Anindya wrote:

> One detail that puzzles me about the adjunction: the maps \$$(x\otimes -)\$$ and \$$(x\multimap -)\$$ are monotone but they don't seem to (necessarily) be *monoidal* monotone. So this is an adjunction between preorders, not an adjunction between monoidal preorders. That seems a bit unexpected to me.

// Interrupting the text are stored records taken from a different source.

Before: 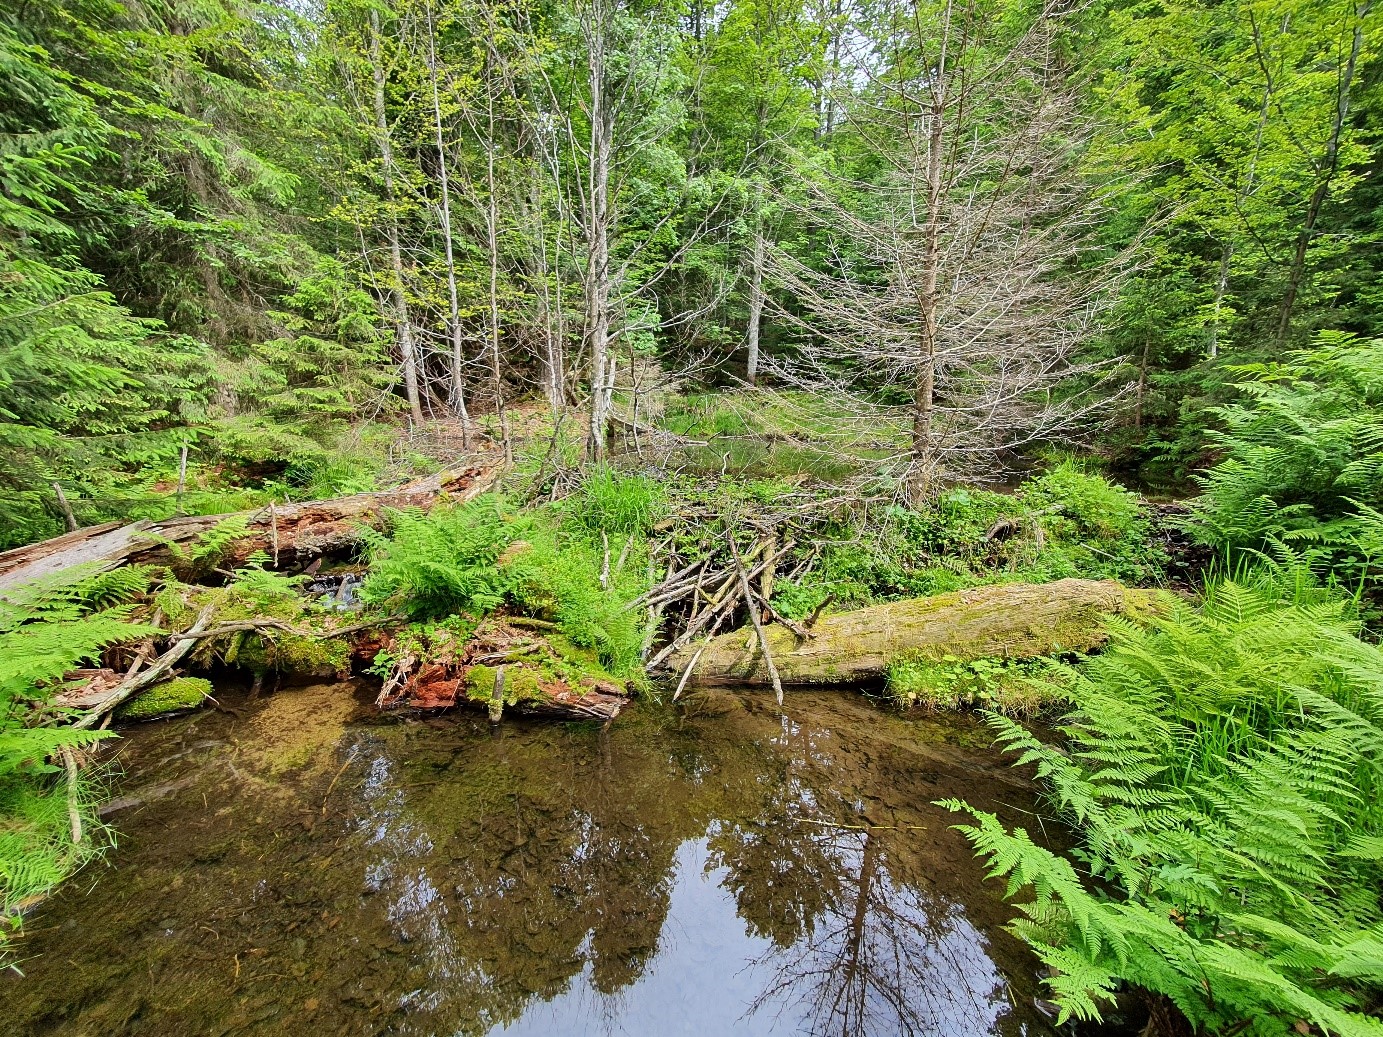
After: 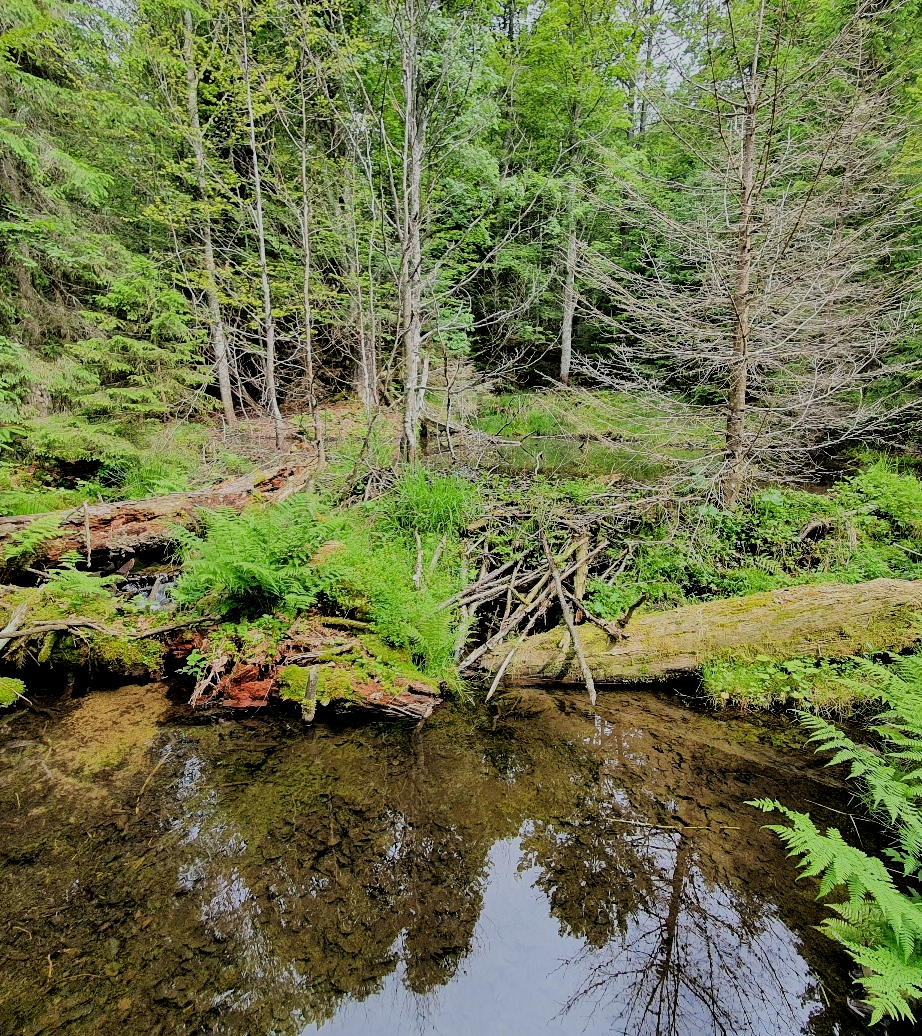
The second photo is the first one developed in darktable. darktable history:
crop and rotate: left 13.537%, right 19.796%
filmic rgb: black relative exposure -4.38 EV, white relative exposure 4.56 EV, hardness 2.37, contrast 1.05
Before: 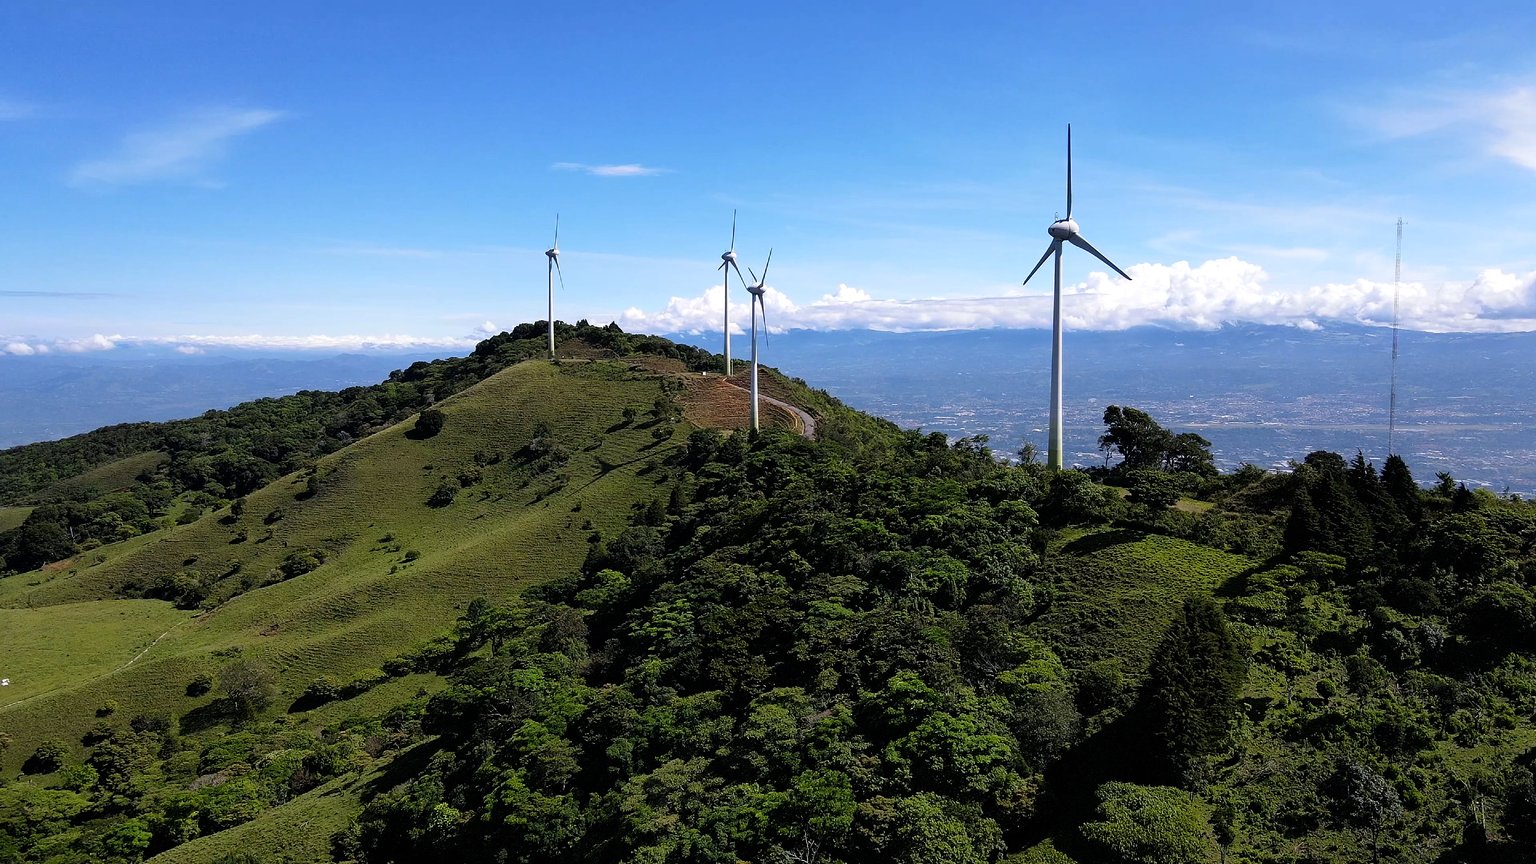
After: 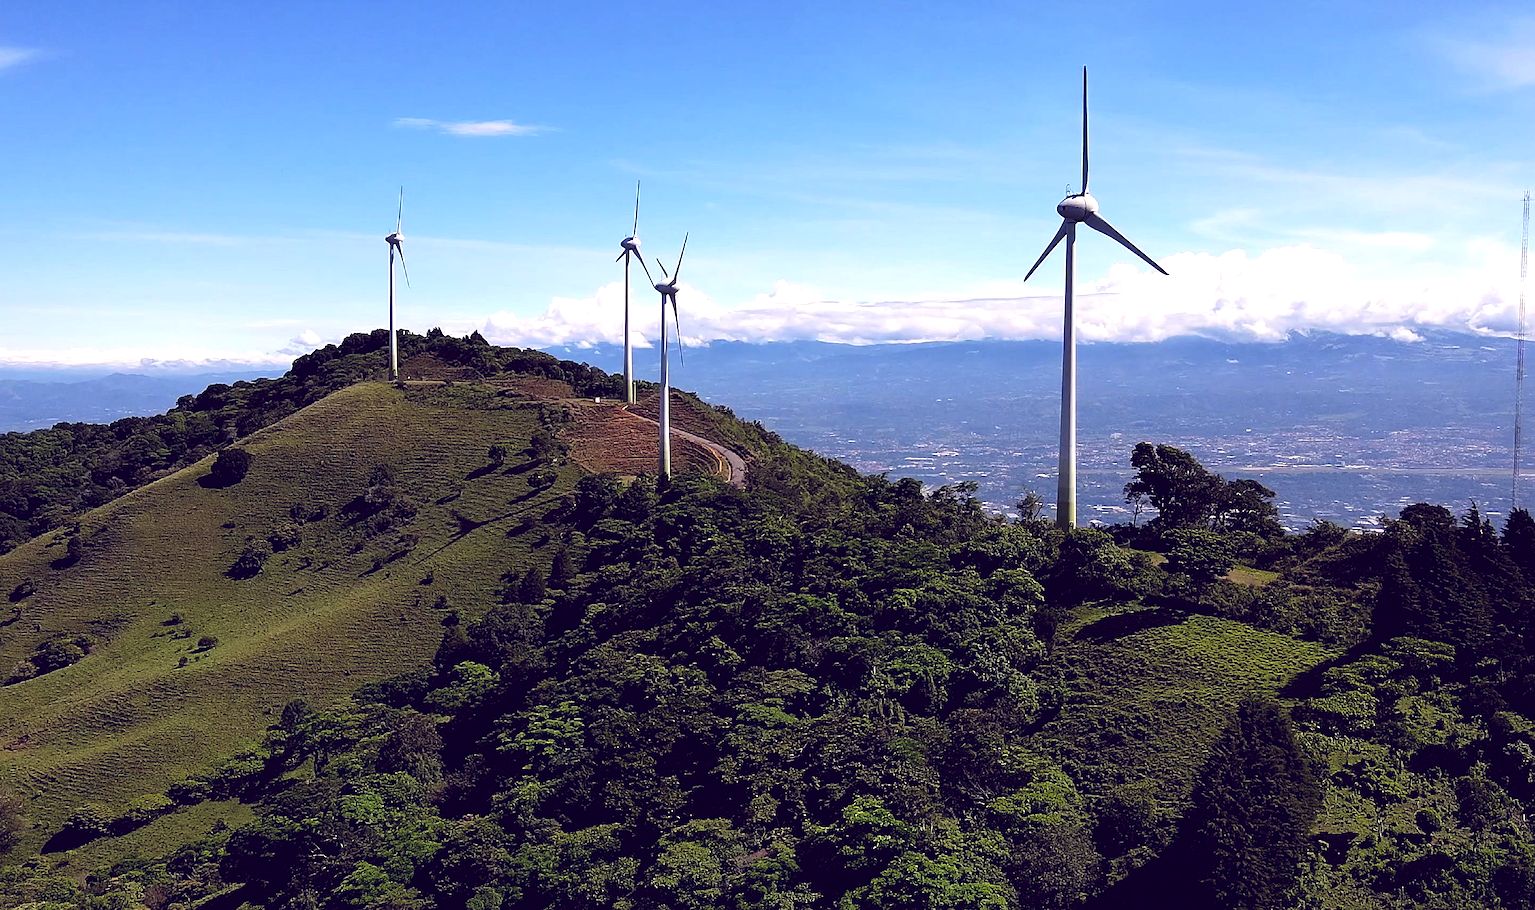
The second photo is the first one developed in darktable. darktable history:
color balance: lift [1.001, 0.997, 0.99, 1.01], gamma [1.007, 1, 0.975, 1.025], gain [1, 1.065, 1.052, 0.935], contrast 13.25%
sharpen: amount 0.2
crop: left 16.768%, top 8.653%, right 8.362%, bottom 12.485%
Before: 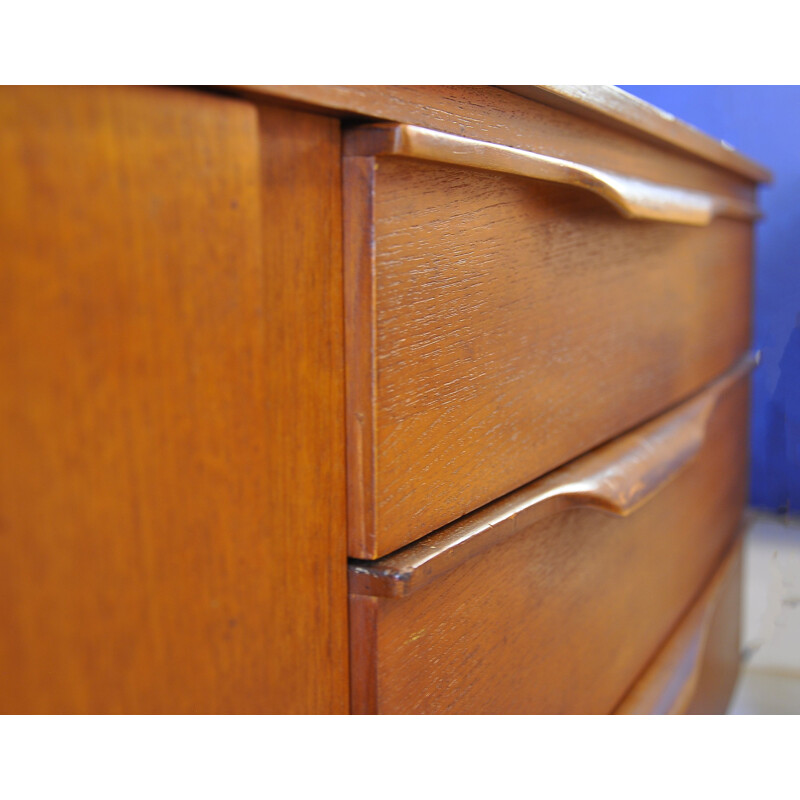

It's actually familiar. One fundamental example of a monoidal preorder is a _group_, with \$$x \le y\$$ iff \$$x = y\$$, with \$$x \otimes y\$$ defined to be the product \$$xy\$$. This is closed if we define \$$x \multimap y = yx^{-1} \$$, since the definition of 'closed'

$a \otimes x \le y \text{ if and only if } a \le x \multimap y$

turns into

$ax = y \text{ if and only if } a = yx^{-1}$

The moral is:

> **The monoidal structure is to multiplication as the closed structure is to division.**

But back to your point: multiplying by \$$x\$$ is not a group homomorphism, nor is dividing by \$$x\$$:

$(aa')x \ne (ax)(a'x)$

and

$(yy')x^{-1} \ne (yx^{-1}) (y' {x}^{-1}) .$

So, in the general case, we shouldn't want the maps \$$(x\otimes -)\$$ and \$$(x\multimap -)\$$ to be monoidal.